== Segment start ==

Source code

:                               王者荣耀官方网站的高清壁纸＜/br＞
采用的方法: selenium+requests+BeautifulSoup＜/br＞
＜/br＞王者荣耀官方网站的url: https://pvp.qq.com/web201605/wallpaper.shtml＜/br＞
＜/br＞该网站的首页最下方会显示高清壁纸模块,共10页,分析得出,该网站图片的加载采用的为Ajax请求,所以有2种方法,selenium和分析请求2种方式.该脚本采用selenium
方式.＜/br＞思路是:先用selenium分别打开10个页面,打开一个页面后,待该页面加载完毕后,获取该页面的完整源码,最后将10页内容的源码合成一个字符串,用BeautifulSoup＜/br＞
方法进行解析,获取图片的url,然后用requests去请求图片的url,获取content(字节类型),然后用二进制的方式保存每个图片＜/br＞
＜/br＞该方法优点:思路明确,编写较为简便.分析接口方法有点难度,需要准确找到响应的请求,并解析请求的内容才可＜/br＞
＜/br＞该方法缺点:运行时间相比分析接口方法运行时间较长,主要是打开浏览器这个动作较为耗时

== Segment end ==

Whatever the entries say, repeat all of them exactly.

Source code

:                               王者荣耀官方网站的高清壁纸＜/br＞
采用的方法: selenium+requests+BeautifulSoup＜/br＞
＜/br＞王者荣耀官方网站的url: https://pvp.qq.com/web201605/wallpaper.shtml＜/br＞
＜/br＞该网站的首页最下方会显示高清壁纸模块,共10页,分析得出,该网站图片的加载采用的为Ajax请求,所以有2种方法,selenium和分析请求2种方式.该脚本采用selenium
方式.＜/br＞思路是:先用selenium分别打开10个页面,打开一个页面后,待该页面加载完毕后,获取该页面的完整源码,最后将10页内容的源码合成一个字符串,用BeautifulSoup＜/br＞
方法进行解析,获取图片的url,然后用requests去请求图片的url,获取content(字节类型),然后用二进制的方式保存每个图片＜/br＞
＜/br＞该方法优点:思路明确,编写较为简便.分析接口方法有点难度,需要准确找到响应的请求,并解析请求的内容才可＜/br＞
＜/br＞该方法缺点:运行时间相比分析接口方法运行时间较长,主要是打开浏览器这个动作较为耗时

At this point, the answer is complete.